▶ _Work request_
Which lines of the entries hold the string "vitamina"? Copy each one.

──────────

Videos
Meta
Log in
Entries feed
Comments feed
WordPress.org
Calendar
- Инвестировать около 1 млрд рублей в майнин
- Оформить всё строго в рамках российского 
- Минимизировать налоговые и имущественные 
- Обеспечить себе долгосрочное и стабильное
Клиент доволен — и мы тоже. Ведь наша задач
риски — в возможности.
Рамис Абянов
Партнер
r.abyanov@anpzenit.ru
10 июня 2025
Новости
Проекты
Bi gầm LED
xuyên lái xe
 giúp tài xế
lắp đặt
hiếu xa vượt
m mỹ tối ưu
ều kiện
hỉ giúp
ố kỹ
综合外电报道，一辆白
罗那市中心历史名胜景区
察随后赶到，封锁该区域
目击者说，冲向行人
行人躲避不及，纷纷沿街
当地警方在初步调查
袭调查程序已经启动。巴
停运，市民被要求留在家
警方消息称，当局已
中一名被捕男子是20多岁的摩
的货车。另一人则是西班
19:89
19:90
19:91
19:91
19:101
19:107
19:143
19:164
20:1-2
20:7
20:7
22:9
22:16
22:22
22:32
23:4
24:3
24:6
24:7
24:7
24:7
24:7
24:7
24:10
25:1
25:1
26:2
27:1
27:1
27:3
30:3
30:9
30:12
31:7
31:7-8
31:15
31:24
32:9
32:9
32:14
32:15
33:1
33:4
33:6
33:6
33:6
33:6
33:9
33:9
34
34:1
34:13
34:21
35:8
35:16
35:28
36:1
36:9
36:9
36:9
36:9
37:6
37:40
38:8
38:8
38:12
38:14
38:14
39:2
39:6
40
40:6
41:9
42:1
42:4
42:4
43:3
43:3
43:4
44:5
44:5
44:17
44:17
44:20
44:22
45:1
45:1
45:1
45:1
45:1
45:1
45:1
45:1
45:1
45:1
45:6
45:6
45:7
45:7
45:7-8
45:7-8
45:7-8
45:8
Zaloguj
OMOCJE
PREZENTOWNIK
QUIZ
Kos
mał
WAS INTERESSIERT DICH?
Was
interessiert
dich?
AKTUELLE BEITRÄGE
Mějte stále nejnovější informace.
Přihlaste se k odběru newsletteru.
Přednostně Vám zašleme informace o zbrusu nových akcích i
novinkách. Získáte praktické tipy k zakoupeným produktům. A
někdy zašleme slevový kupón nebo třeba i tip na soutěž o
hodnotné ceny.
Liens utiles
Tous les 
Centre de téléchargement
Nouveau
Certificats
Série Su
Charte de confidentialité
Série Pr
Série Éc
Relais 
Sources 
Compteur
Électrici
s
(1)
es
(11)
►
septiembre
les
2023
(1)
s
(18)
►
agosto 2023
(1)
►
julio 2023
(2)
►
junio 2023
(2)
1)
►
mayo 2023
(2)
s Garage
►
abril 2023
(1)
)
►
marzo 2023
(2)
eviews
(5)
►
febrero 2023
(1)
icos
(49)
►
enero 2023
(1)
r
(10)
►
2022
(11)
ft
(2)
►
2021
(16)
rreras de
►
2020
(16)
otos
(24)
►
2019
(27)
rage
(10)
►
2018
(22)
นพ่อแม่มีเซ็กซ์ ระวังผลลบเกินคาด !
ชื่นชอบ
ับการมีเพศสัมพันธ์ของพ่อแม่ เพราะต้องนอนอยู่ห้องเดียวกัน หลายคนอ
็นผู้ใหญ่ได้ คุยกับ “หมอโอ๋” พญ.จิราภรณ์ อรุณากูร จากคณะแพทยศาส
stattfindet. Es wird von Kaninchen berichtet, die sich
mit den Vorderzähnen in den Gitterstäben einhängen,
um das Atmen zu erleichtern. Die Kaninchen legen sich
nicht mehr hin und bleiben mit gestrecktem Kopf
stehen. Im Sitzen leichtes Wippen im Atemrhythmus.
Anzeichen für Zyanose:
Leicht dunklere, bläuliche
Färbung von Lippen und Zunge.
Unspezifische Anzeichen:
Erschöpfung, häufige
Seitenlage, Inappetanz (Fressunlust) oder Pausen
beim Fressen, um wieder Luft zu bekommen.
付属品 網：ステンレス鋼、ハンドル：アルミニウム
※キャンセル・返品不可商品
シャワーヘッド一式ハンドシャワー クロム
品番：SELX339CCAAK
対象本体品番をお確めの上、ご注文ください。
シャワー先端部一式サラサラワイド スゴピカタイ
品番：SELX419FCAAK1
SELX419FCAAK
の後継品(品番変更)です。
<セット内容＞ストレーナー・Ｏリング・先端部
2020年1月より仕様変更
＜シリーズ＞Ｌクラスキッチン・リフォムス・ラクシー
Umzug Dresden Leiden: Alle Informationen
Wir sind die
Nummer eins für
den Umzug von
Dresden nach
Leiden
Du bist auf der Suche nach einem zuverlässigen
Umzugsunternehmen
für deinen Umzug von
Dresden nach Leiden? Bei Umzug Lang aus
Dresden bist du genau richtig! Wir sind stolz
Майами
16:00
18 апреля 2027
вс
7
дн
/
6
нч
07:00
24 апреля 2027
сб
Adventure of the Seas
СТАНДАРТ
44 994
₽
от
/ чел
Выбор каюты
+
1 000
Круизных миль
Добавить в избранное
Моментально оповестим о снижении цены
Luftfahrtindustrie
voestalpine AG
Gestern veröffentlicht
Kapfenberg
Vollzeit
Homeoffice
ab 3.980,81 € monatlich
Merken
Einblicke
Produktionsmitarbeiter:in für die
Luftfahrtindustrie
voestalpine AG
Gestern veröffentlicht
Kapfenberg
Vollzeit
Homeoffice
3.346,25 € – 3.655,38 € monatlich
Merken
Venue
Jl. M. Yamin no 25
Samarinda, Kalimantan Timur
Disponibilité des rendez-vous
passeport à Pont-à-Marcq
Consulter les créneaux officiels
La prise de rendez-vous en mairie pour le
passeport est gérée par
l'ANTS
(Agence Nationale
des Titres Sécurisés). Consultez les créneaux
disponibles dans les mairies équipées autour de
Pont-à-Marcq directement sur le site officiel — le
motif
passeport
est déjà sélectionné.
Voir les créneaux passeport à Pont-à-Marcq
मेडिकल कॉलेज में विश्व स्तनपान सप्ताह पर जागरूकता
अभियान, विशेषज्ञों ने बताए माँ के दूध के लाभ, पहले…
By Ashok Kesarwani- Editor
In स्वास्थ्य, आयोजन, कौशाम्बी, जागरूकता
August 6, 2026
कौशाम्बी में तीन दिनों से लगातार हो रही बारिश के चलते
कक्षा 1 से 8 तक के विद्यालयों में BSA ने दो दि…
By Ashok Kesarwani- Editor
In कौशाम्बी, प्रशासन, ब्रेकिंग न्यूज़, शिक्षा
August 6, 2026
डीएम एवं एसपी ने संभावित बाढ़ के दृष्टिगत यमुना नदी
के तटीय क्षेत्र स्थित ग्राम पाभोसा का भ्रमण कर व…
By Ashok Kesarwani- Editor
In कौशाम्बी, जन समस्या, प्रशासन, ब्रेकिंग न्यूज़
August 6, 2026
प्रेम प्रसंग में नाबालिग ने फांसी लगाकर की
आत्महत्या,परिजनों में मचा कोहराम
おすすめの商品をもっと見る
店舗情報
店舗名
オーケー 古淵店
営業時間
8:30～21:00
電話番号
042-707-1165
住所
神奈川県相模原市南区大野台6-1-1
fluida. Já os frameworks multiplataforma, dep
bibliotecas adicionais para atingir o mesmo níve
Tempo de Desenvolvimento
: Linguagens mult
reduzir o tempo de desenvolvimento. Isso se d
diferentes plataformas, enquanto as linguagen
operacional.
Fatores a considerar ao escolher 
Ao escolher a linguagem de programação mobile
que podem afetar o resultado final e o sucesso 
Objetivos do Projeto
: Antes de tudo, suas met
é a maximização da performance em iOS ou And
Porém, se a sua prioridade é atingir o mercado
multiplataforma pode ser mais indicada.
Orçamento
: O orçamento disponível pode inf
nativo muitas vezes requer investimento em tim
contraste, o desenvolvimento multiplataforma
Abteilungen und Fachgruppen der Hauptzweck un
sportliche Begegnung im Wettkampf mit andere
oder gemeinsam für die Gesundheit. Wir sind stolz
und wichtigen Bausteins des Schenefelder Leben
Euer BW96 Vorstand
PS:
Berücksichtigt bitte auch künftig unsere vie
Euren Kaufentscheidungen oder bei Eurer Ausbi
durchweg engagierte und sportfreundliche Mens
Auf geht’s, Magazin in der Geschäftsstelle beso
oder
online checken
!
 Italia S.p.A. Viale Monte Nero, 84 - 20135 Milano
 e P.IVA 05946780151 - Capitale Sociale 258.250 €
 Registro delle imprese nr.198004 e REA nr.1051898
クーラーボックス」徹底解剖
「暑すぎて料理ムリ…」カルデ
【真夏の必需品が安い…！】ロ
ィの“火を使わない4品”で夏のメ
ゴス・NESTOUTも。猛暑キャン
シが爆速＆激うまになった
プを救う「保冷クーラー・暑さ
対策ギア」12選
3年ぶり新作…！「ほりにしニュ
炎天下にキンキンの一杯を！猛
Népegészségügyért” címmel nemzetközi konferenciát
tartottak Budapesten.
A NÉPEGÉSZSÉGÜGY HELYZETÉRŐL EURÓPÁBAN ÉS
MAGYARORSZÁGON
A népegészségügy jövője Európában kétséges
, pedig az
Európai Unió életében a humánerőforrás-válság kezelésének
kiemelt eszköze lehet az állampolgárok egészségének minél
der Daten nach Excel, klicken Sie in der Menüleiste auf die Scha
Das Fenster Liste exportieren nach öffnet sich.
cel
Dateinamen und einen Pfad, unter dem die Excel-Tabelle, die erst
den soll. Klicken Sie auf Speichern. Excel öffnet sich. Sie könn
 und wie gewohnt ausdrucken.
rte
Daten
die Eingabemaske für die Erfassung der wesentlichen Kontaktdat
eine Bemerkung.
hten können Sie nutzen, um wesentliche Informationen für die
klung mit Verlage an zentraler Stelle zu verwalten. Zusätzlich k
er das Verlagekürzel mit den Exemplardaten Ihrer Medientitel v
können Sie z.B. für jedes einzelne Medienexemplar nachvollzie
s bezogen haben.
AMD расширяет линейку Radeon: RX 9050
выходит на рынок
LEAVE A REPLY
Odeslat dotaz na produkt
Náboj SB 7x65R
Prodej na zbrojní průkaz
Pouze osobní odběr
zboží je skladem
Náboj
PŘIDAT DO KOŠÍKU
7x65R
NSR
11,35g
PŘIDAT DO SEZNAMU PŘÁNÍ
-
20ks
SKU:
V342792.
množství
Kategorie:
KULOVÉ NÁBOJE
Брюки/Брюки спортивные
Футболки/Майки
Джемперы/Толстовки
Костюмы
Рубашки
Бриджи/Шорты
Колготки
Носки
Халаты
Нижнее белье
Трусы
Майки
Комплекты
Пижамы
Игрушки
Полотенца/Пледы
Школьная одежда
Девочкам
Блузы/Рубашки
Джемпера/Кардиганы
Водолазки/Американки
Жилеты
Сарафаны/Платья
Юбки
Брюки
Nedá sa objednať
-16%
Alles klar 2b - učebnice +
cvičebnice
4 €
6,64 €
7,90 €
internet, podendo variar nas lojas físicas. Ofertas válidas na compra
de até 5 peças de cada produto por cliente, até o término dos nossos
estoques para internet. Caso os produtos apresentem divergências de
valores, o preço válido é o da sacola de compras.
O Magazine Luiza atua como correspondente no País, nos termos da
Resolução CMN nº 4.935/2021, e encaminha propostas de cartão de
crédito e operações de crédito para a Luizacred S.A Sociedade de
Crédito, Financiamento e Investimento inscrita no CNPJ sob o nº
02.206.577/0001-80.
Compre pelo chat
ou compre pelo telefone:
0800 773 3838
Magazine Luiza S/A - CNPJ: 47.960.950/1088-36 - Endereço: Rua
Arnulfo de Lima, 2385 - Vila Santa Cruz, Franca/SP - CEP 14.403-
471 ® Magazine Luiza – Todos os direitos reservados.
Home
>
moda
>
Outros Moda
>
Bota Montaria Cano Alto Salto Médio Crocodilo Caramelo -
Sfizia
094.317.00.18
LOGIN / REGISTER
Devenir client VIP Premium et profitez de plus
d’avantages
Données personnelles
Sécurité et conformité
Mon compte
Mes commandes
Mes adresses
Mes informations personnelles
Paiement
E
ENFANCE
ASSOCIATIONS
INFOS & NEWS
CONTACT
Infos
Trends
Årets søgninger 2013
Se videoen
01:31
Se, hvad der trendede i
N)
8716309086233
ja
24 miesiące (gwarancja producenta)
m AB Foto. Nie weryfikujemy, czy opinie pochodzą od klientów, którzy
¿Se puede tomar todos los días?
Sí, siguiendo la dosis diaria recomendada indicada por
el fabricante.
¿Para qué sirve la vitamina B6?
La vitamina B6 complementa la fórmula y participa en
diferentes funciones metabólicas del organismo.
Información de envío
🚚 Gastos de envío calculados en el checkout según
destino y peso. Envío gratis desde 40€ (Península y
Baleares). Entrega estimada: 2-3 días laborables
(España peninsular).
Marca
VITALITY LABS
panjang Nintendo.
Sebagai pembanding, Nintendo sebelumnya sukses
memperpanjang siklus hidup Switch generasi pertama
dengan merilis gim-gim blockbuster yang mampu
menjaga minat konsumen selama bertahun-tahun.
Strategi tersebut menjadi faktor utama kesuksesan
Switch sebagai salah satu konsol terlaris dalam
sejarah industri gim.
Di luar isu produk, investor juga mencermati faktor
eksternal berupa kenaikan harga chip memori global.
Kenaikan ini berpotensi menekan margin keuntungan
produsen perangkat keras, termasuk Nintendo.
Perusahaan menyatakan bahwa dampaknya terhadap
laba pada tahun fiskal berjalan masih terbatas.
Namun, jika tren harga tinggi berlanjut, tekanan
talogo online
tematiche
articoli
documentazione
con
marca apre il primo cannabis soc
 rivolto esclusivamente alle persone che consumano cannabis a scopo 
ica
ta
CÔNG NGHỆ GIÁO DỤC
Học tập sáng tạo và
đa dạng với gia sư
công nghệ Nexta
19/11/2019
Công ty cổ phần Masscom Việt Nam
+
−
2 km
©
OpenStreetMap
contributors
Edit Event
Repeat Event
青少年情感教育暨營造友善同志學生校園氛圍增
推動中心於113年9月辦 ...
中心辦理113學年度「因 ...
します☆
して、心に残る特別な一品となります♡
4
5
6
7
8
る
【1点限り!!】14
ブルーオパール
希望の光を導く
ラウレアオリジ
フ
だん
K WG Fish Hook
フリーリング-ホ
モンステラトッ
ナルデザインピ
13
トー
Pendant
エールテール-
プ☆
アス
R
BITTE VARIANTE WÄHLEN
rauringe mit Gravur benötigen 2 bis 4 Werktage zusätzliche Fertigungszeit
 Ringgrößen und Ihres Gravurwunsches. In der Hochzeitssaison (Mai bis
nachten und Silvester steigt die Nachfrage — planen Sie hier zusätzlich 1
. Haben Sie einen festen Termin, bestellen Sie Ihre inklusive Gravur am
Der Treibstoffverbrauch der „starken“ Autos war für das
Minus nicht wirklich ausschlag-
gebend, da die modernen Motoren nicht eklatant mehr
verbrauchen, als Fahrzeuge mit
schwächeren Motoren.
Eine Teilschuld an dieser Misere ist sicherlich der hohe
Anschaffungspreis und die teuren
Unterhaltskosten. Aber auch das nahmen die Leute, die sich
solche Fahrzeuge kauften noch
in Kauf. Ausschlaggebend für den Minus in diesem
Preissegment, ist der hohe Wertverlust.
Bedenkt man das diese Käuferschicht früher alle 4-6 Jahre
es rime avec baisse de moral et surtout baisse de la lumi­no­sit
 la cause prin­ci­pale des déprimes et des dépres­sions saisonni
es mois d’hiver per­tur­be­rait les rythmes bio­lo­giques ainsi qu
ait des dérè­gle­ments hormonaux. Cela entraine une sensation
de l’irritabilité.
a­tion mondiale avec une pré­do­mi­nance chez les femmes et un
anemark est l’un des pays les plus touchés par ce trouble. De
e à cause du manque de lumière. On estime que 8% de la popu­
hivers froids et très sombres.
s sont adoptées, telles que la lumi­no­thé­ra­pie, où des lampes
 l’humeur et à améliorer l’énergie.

──────────

▶ _Result_
¿Para qué sirve la vitamina B6?
La vitamina B6 complementa la fórmula y participa en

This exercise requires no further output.